Lo más grave sucede cuando se han perdido vidas humanas. Es cierto que la nueva ley de estatal Protección Civil prevé la prohibición de construir desarrollos urbanos en áreas de riesgo e, incluso, contempla sanciones para quienes promuevan esos asentamientos o para las autoridades que, con la dotación de servicios públicos o el reconocimiento de la legalidad de los poblamientos, permitan el arraigo de miles de necesitados de vivienda en lugares donde corren permanente peligro de ser afectados por cualquier aguacero.

Por desgracia, no hay una política pública destinada a la creación de reservas territoriales seguras para propiciar asentamientos humanos legales y seguros, con posibilidad de dotarles de los servicios públicos indispensables sin necesidad de erogaciones multimillonarias. Si esto no ocurre en las grandes ciudades de la entidad, mucho menos en pequeños poblados y comunidades, donde el crecimiento demográfico ha obligado a miles de veracruzanos a levantar sus precarias viviendas en o bajo cerros que en cualquier momento pueden ser su sepultura, como en menos de un mes ha ocurrido en los municipios de Tuxpan, Yecuatla y Altotonga.

Lo más grave es que, con ello, Veracruz va perdiendo aliento. La ya de suyo pobre infraestructura urbana y de comunicaciones se va destruyendo y, en contrapartida, no hay obra nueva que permita tener la ilusión de que vamos progresando.

¿Cuándo se recuperará la normalidad en cientos de comunidades afectadas? El tiempo la sanará, junto con el esfuerzo de los afectados.

¿CÓMO MEDIR EL RETROCESO?

Al menos como ejercicio interno de evaluación, si no se quiere prodigar datos que sirvan para calificar su grado de ineficiencia, los gobiernos federal y estatales, incluso desde la base municipal, debieran construir indicadores que permitan determinar los efectos negativos de cada uno de los fenómenos destructivos, sean meteorológicos o de otra índole, que permitan definir políticas públicas orientadas a restablecer las condiciones básicas en materias tales como equipamiento urbano, infraestructura de comunicaciones, servicios públicos (agua, luz, drenaje, vialidad urbana), educación, salud, desarrollo económico y producción primaria, para restablecer en un tiempo perentorio los grados de bienestar de la población afectada.

(Datos del ejercicio)
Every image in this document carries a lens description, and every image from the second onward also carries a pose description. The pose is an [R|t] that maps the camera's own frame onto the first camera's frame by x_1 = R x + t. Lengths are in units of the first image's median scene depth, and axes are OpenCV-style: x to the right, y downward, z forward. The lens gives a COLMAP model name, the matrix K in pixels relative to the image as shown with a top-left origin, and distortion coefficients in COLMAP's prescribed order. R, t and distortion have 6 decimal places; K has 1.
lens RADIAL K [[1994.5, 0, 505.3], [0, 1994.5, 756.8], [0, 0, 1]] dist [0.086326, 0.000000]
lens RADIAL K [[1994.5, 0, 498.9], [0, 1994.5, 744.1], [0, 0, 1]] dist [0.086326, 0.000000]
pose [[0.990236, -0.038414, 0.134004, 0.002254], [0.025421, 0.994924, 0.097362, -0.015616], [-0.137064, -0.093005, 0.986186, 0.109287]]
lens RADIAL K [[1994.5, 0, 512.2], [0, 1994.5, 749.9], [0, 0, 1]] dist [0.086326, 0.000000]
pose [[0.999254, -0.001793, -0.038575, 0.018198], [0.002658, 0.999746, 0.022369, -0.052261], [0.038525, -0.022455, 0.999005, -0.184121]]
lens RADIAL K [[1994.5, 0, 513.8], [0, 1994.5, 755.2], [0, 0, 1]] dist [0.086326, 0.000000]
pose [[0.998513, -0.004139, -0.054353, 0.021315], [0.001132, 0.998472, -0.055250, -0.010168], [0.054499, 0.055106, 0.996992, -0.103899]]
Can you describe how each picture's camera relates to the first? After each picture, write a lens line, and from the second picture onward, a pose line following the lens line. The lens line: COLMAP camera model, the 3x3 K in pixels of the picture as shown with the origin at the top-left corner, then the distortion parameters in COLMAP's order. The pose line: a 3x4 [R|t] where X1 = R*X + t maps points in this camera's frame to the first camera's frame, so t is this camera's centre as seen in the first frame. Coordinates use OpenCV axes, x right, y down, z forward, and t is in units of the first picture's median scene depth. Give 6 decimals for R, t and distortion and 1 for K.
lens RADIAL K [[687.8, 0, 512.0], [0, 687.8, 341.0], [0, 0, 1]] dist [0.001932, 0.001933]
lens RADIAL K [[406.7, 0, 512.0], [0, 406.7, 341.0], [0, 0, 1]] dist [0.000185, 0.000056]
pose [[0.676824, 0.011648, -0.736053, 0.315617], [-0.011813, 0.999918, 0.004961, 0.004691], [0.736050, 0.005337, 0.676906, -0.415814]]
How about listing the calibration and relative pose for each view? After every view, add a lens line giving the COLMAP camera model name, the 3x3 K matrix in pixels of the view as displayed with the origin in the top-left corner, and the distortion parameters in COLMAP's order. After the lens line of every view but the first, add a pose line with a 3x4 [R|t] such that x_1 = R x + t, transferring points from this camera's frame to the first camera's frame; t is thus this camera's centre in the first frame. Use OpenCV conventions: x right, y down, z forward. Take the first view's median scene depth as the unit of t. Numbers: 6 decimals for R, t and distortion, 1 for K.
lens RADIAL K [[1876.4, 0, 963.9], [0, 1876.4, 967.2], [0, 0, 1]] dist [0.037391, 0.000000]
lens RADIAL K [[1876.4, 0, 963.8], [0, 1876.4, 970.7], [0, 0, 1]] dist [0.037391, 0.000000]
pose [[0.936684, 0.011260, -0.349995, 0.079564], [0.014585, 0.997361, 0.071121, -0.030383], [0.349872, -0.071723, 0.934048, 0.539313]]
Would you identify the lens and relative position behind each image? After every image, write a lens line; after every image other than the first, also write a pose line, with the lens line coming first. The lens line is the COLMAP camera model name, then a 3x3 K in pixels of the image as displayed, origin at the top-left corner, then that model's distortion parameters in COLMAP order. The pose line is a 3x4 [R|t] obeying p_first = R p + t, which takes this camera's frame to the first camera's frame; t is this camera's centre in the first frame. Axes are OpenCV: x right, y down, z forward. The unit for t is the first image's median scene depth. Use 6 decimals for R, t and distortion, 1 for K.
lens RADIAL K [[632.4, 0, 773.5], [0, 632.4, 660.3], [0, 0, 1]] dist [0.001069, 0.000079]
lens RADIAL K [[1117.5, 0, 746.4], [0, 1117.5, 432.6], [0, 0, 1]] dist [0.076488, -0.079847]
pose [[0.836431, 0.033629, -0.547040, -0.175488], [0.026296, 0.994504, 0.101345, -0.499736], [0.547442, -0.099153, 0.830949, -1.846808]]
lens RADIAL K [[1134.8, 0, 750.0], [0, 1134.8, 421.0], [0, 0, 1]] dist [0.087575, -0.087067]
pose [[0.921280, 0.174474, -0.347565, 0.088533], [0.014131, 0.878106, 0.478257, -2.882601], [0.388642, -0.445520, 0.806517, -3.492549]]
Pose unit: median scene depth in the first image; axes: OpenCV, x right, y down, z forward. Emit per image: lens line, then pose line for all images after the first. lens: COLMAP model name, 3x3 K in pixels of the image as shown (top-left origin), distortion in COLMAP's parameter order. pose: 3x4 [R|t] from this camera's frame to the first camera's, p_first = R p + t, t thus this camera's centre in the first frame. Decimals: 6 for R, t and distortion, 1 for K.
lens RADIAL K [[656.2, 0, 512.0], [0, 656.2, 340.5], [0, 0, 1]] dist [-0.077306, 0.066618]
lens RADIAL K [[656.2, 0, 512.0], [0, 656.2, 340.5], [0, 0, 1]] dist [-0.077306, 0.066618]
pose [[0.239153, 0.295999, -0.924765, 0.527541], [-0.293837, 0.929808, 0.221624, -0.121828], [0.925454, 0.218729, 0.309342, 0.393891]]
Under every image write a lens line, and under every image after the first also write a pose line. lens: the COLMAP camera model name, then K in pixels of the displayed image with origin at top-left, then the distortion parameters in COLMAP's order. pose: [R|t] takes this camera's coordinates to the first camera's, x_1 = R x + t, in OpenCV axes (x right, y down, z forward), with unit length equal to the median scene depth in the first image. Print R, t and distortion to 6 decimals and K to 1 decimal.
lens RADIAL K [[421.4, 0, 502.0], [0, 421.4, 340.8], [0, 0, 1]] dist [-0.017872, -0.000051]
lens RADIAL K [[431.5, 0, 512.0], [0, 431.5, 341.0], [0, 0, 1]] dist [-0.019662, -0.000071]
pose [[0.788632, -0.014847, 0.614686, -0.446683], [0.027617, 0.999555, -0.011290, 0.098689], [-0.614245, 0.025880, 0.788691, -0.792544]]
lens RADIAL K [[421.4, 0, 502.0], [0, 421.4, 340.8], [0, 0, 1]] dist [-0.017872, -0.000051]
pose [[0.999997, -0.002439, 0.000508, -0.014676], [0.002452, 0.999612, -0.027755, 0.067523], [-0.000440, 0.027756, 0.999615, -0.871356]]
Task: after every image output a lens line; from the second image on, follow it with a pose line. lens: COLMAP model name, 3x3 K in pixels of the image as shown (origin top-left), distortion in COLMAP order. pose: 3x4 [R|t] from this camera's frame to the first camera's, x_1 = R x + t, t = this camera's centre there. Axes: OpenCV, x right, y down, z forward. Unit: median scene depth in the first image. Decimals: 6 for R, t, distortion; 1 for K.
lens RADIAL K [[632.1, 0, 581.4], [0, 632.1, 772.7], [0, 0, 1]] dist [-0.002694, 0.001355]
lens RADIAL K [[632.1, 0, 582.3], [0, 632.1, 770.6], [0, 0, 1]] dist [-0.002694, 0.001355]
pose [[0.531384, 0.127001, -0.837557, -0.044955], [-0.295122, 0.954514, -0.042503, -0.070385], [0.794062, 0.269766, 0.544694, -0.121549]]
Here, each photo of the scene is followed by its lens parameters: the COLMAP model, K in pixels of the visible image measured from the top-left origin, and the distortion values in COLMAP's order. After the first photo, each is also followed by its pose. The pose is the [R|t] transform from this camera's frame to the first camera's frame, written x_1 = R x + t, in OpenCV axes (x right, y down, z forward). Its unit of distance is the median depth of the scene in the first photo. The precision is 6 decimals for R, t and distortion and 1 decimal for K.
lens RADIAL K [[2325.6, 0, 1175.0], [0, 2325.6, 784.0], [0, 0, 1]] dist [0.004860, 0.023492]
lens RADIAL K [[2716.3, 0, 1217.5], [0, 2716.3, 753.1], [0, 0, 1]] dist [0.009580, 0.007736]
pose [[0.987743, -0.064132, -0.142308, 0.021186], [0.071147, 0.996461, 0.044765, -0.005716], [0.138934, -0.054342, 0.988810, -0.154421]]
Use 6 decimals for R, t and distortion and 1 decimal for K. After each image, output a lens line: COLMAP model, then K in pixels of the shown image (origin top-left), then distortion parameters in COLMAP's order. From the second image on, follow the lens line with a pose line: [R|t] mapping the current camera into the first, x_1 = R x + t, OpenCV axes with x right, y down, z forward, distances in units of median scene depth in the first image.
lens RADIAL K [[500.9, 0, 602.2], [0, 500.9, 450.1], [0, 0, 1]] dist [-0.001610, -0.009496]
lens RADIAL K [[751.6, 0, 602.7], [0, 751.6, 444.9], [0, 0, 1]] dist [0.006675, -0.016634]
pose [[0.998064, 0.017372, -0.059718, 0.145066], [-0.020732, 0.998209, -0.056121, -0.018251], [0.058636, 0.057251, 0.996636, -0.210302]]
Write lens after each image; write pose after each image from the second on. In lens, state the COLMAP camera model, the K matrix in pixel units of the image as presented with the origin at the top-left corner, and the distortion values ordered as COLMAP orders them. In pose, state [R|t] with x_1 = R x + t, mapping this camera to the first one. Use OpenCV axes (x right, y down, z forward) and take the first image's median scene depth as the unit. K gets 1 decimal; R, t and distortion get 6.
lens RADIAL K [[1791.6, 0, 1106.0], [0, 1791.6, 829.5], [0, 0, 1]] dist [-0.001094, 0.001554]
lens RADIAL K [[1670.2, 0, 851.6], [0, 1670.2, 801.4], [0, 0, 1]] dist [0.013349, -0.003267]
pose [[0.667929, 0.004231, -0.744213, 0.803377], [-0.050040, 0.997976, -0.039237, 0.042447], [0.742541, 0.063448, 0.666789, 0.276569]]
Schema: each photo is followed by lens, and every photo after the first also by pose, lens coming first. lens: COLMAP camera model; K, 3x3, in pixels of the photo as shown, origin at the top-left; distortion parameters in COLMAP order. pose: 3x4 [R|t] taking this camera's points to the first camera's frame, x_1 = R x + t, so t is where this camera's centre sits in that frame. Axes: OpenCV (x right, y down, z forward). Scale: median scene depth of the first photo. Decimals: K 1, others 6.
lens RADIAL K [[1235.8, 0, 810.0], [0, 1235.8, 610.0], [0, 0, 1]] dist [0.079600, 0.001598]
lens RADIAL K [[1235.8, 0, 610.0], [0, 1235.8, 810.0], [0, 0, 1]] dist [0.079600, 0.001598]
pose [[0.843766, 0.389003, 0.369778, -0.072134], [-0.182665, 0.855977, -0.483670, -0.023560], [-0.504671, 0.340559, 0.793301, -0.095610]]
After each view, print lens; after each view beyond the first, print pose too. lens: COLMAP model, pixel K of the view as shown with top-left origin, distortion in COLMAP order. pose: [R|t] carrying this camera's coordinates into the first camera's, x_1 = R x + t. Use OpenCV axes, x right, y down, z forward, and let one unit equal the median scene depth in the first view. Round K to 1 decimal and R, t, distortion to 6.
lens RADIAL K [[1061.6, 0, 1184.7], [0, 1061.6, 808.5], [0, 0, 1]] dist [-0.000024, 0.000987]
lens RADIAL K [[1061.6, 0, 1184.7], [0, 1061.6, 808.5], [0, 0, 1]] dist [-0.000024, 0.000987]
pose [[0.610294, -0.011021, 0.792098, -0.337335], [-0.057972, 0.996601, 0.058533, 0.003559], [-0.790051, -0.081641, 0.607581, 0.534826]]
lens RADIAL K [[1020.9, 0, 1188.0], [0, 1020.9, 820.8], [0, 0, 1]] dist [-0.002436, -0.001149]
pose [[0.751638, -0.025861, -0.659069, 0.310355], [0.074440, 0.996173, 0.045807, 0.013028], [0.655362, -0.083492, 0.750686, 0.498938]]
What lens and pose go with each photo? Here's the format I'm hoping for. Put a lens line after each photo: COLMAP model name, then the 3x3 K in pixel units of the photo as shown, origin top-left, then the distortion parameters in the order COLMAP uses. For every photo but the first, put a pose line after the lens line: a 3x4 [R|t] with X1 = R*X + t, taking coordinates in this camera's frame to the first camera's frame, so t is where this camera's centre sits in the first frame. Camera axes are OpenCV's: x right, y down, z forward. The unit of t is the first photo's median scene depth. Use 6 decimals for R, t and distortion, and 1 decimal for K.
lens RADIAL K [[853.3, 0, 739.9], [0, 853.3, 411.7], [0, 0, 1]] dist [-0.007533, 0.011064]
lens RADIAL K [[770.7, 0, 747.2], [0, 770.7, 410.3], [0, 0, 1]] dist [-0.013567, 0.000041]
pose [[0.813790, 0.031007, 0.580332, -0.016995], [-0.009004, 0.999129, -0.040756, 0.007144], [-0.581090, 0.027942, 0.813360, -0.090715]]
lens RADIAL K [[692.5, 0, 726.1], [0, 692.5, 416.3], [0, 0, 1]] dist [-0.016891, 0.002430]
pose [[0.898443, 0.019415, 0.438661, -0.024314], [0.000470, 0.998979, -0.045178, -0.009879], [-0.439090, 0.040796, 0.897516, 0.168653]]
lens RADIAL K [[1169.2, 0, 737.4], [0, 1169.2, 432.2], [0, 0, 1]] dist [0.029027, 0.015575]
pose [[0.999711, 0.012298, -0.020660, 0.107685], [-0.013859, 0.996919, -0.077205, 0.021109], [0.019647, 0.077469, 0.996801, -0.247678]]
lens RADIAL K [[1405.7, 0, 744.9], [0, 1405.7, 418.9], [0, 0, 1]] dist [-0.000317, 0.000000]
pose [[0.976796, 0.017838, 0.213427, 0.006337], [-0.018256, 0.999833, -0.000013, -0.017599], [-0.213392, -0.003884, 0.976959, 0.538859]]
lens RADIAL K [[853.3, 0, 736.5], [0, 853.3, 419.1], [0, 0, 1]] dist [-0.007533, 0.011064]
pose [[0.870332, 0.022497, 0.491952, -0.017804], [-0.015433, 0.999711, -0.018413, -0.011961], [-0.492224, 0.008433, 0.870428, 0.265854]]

(Tareas por realizar)
A. Traduce al inglés esta oración del texto sobre los asentamientos en zonas de riesgo de Veracruz: «¿Cuándo se recuperará la normalidad en cientos de comunidades afectadas?»
B. Prosigue el texto sobre los asentamientos en zonas de riesgo de Veracruz a partir del punto en que termina.

(Respuestas esperadas)
A. When will normality be restored in hundreds of affected communities?

B.
Es común observar tanto a las instancias de gobierno como a las organizaciones filantrópicas y la sociedad civil, realizar acciones a tontas y a locas a favor de los damnificados, sin atacar adecuadamente aquellas áreas de mayor impacto, sea porque fueron los más afectados o porque se requieren para reactivar la economía.

Y es que la desgracia dura meses e, incluso, años. Los afectados por un desastre natural no son solo los que sufren la inundación de sus viviendas sino también aquellos que, sin haber tenido esa calamidad, se quedan sin empleo, no logran vender sus mercancías, tienen anegados sus sembradíos y perdieron la cosecha o se retrasará el corte de sus productos, o están intransitables sus pastizales y han perdido su ganado, y quienes vieron cómo el agua destruyó su comercio o su pequeña industria.

Pasan semanas e, incluso, meses, y muchos deben emigrar para obtener la alimentación de sus familias. El otorgamiento de despensas sirve de poco si no tienen estufa y enseres domésticos; las cocinas militares apaciguan el hambre en los momentos más críticos de la desgracia, pero no pueden dar el servicio más allá de la contingencia.

De poco sirve la acción de los consejos de protección civil si no se reactiva la economía, se restablecen las vías de comunicación, se otorgan créditos blandos para recuperar los negocios o los sembradíos, si no se llevan a cabo programas emergentes de empleo temporal para que circule el dinero y se recuperen las comunidades.

Además, la información sobre los efectos nocivos de las catástrofes naturales serviría para elaborar programas específicos de remediación, mediante la reorientación del gasto público originalmente destinado a otros programas, para atender la emergencia, no desde el punto de vista filantrópico de dar techo y comida en lo que dura la inundación, sino para que se logren levantar los veracruzanos afectados.